"""

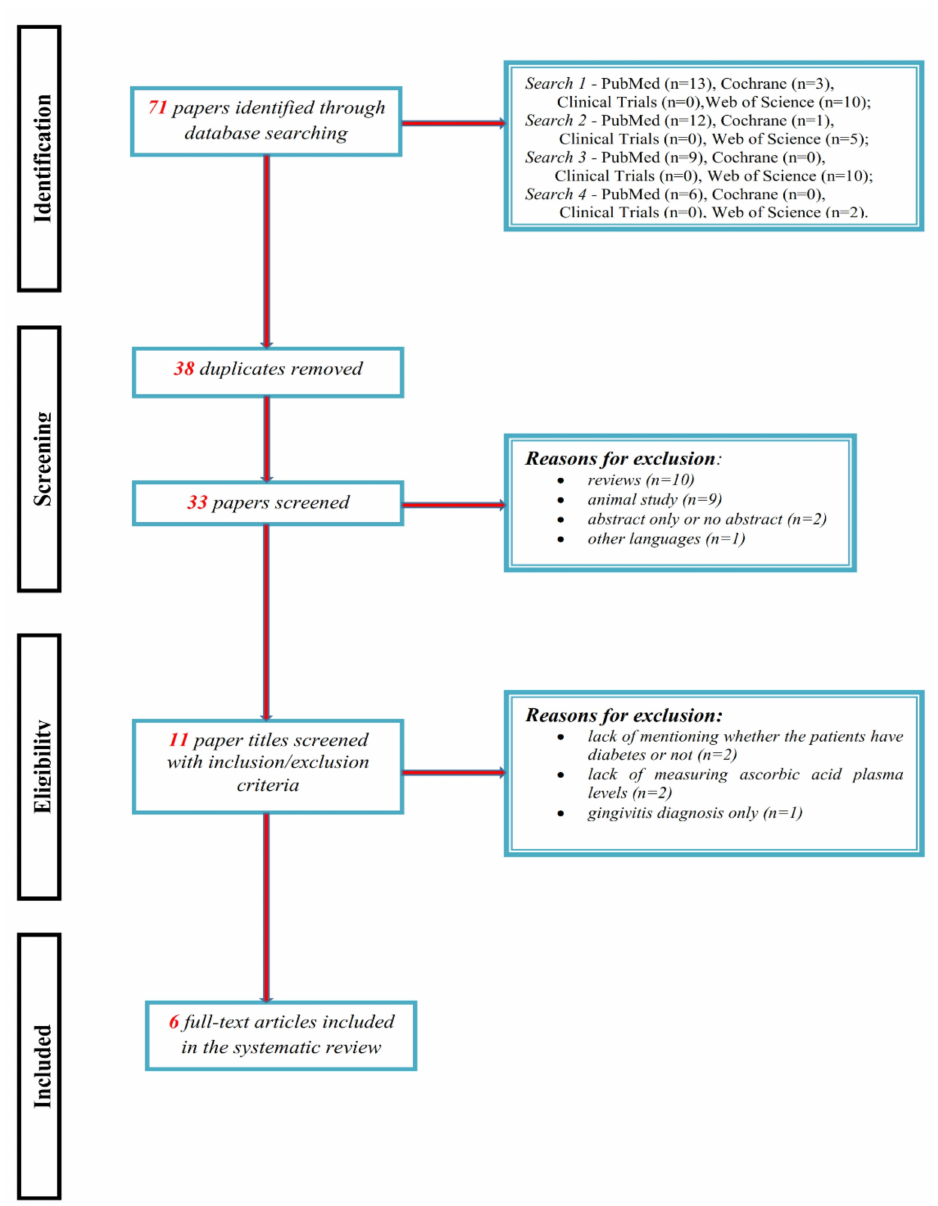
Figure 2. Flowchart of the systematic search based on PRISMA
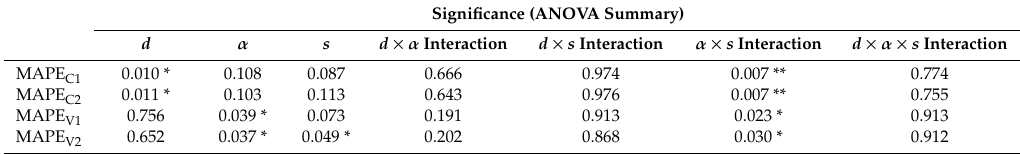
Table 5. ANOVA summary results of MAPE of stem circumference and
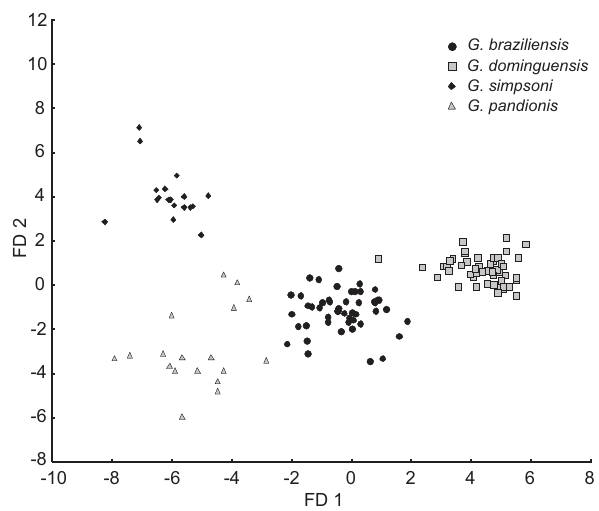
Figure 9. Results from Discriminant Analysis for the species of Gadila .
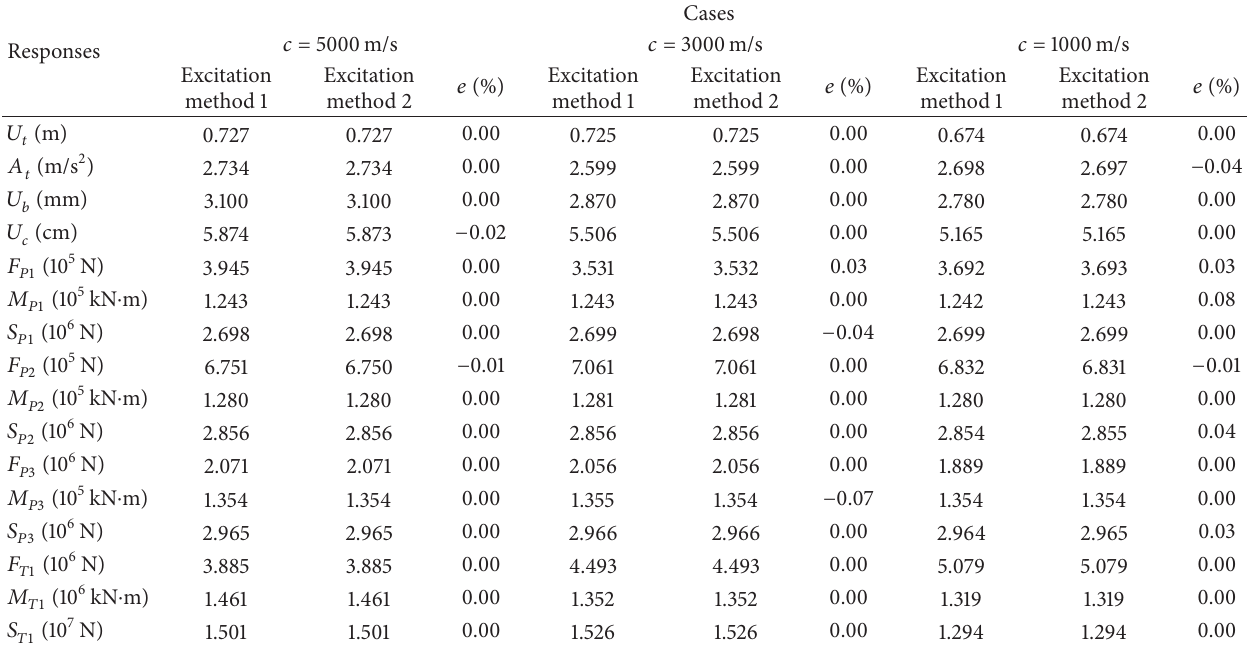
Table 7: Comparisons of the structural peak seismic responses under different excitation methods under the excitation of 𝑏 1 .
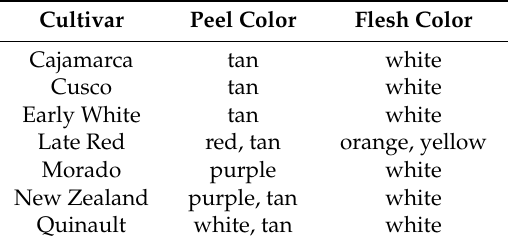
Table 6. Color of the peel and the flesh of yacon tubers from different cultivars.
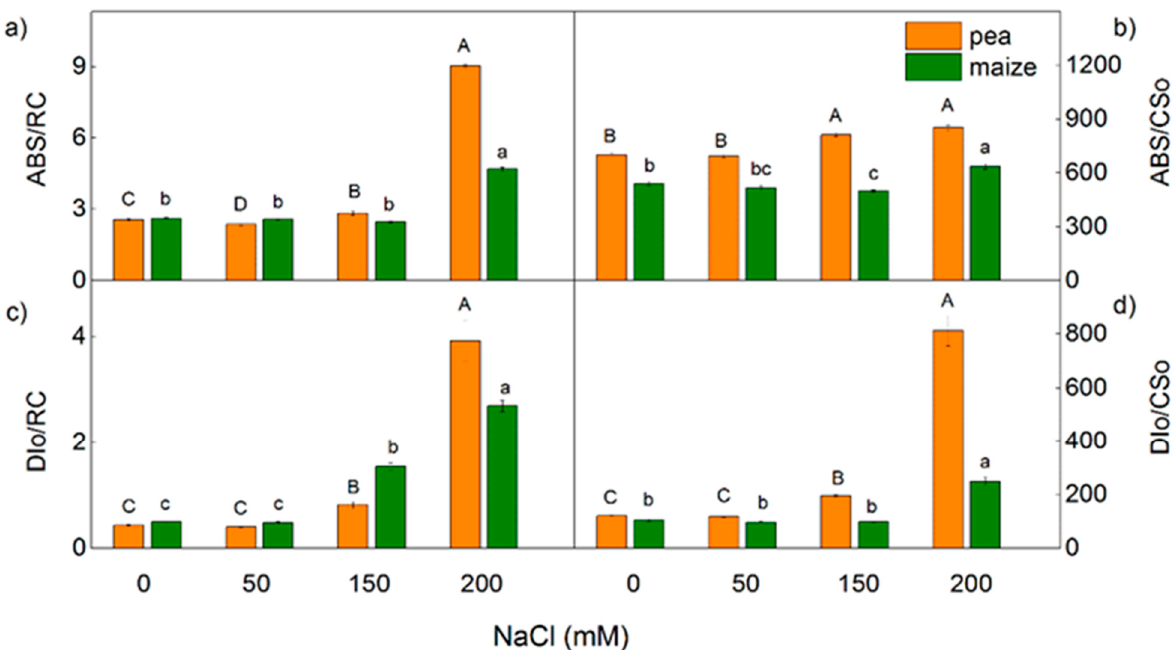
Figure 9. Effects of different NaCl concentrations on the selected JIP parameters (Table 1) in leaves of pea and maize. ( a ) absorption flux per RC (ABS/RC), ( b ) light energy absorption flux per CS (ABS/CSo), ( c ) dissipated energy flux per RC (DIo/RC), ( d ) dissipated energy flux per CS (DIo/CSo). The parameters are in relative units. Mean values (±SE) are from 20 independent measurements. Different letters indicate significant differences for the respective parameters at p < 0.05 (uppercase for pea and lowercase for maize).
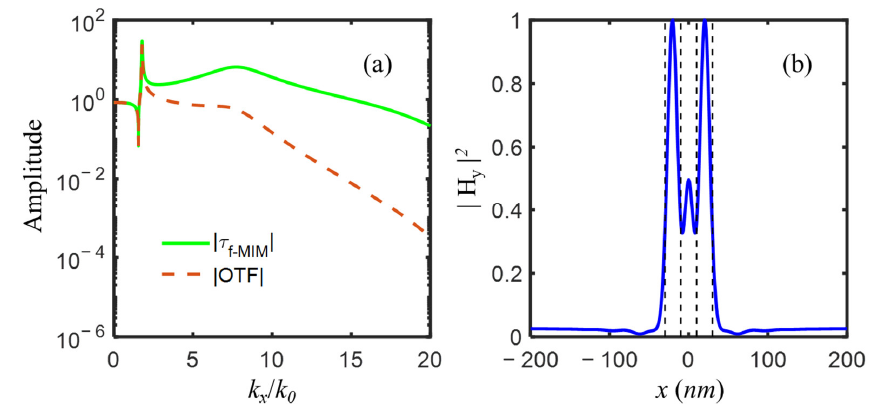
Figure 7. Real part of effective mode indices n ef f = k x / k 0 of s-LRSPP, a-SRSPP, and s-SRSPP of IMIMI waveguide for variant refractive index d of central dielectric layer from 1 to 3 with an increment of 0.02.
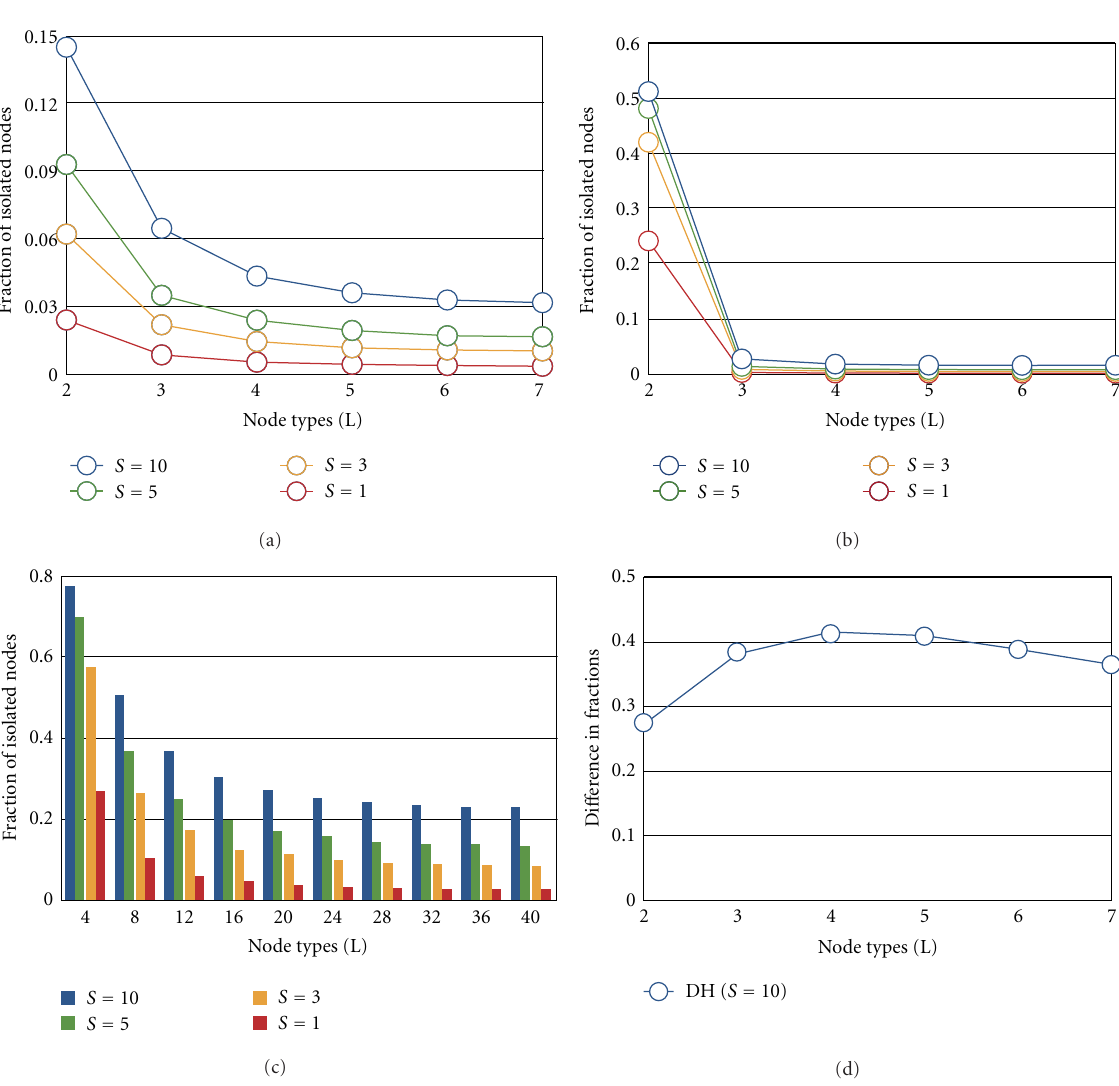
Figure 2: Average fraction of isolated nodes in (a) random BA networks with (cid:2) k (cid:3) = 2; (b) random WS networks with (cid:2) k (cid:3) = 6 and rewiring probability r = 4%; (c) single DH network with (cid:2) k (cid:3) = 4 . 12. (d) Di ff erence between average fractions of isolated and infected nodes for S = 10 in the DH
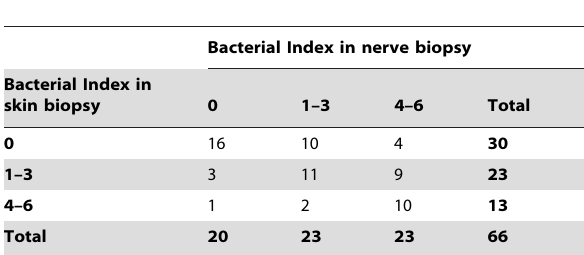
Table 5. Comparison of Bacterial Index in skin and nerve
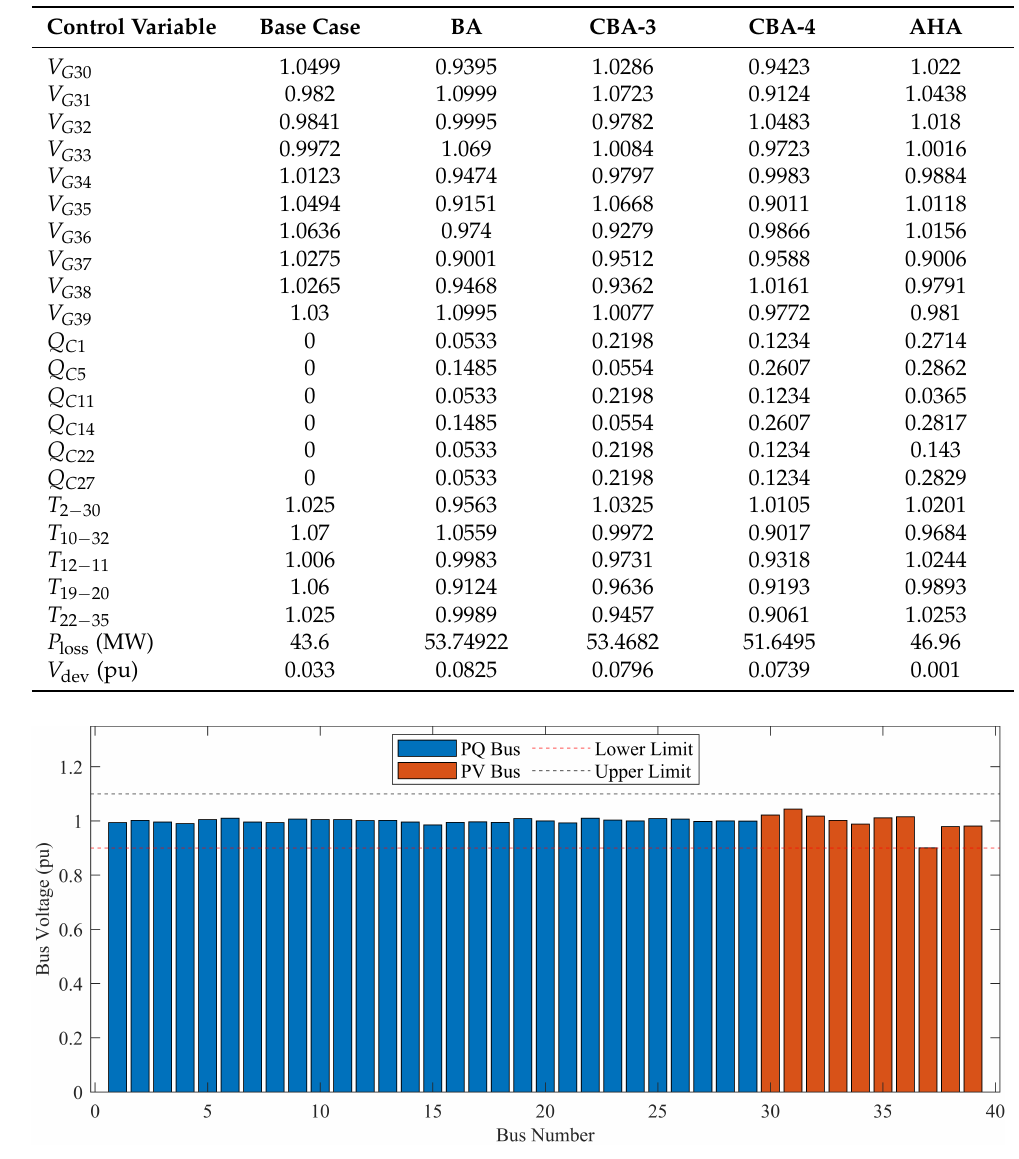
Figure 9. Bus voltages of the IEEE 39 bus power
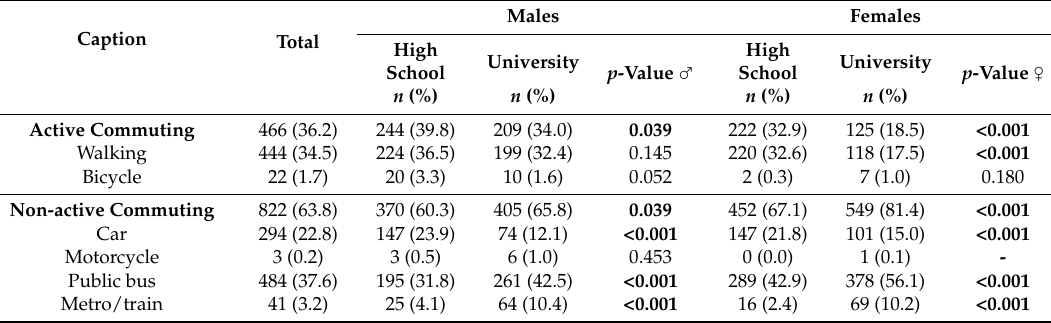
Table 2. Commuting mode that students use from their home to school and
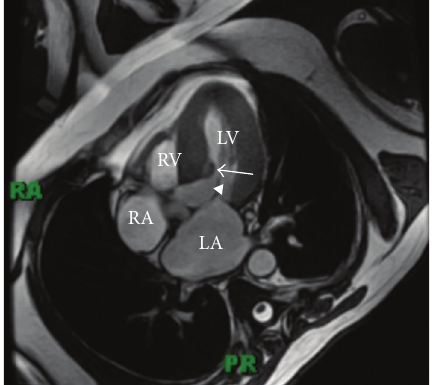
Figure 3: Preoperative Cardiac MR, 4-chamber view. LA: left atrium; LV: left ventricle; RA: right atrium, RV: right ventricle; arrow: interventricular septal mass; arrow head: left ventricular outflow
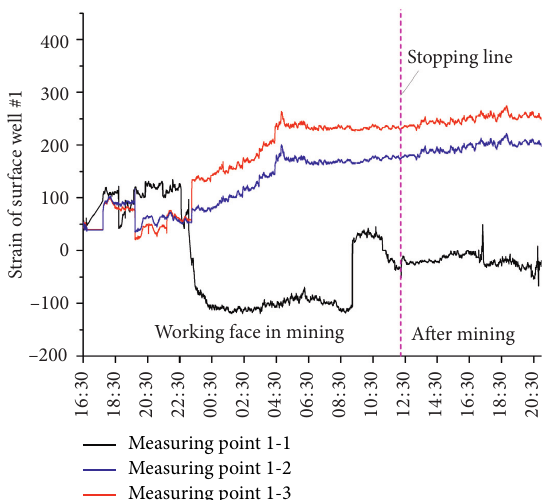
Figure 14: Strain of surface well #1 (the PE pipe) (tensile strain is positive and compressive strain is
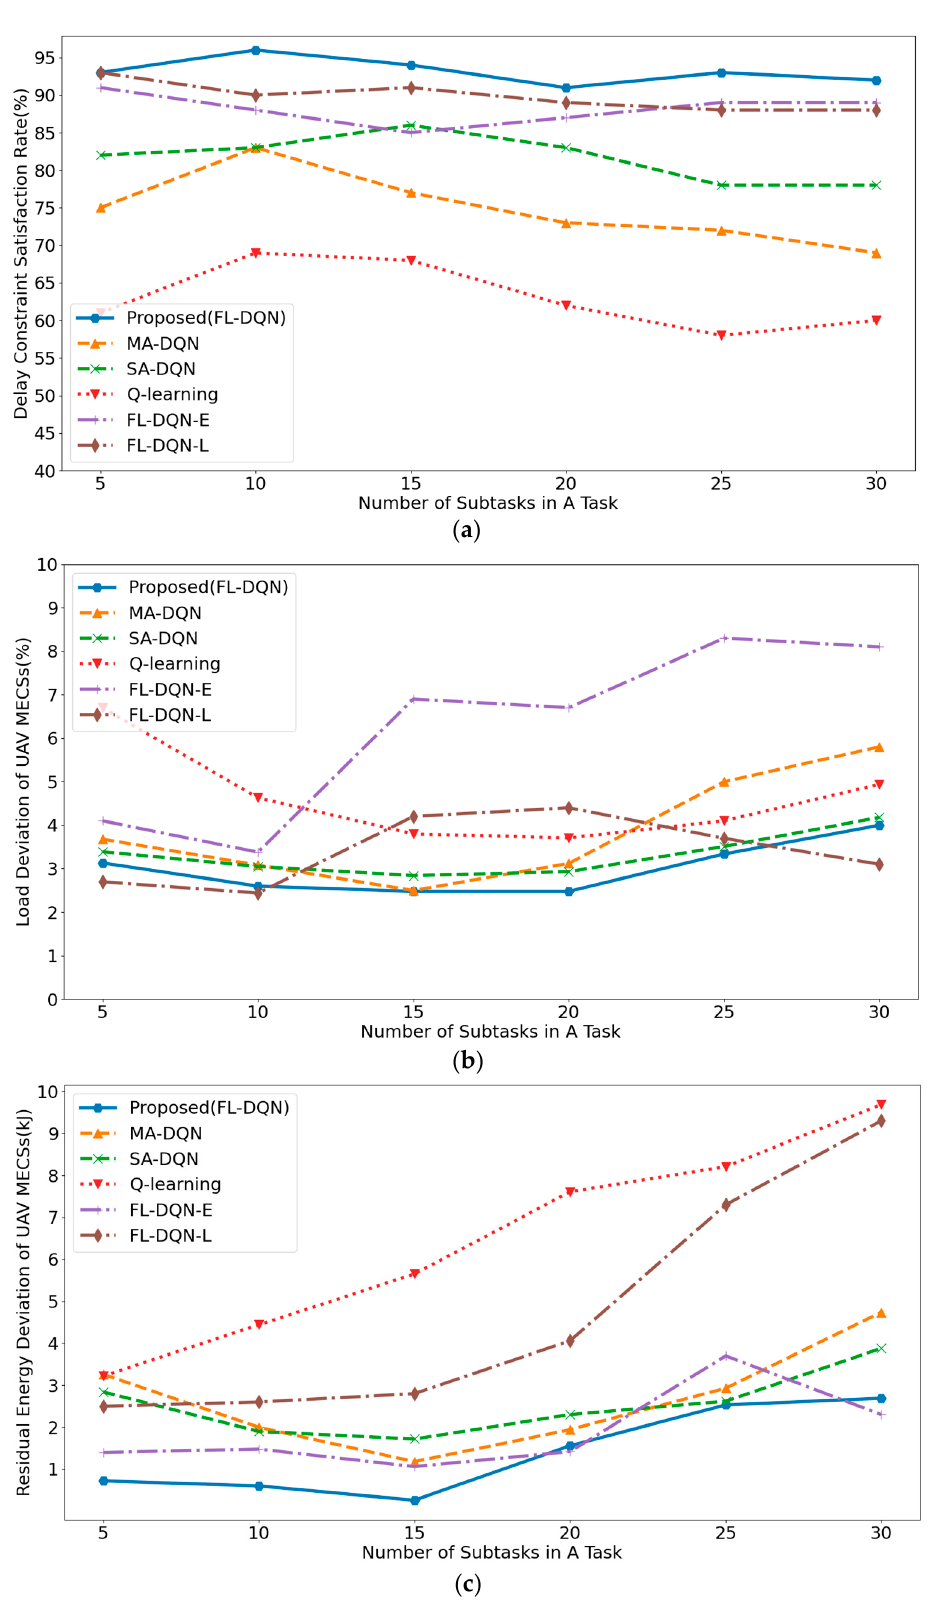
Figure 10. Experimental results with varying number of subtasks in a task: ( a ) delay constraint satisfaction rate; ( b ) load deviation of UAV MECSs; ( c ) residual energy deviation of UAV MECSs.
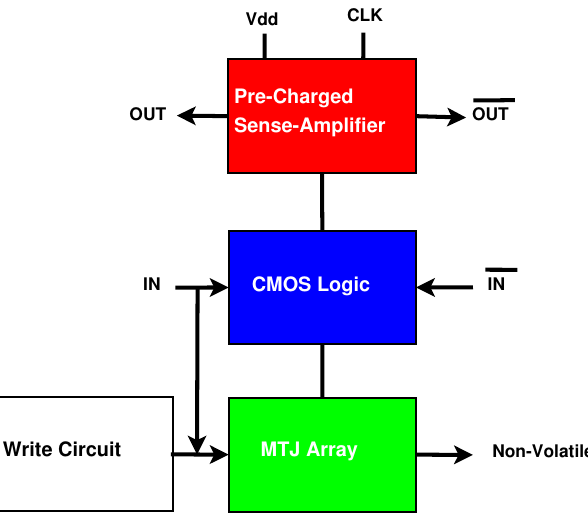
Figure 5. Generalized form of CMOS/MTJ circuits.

"""

Exercise
Begin with the first line of the entries above and write out each line exactly, ending with the line containing "Table 6. Color". Leave out pictures.

Response to the exercise
Figure 2. Flowchart of the systematic search based on PRISMA
Table 5. ANOVA summary results of MAPE of stem circumference and
Figure 9. Results from Discriminant Analysis for the species of Gadila .
Table 7: Comparisons of the structural peak seismic responses under different excitation methods under the excitation of 𝑏 1 .
Table 6. Color of the peel and the flesh of yacon tubers from different cultivars.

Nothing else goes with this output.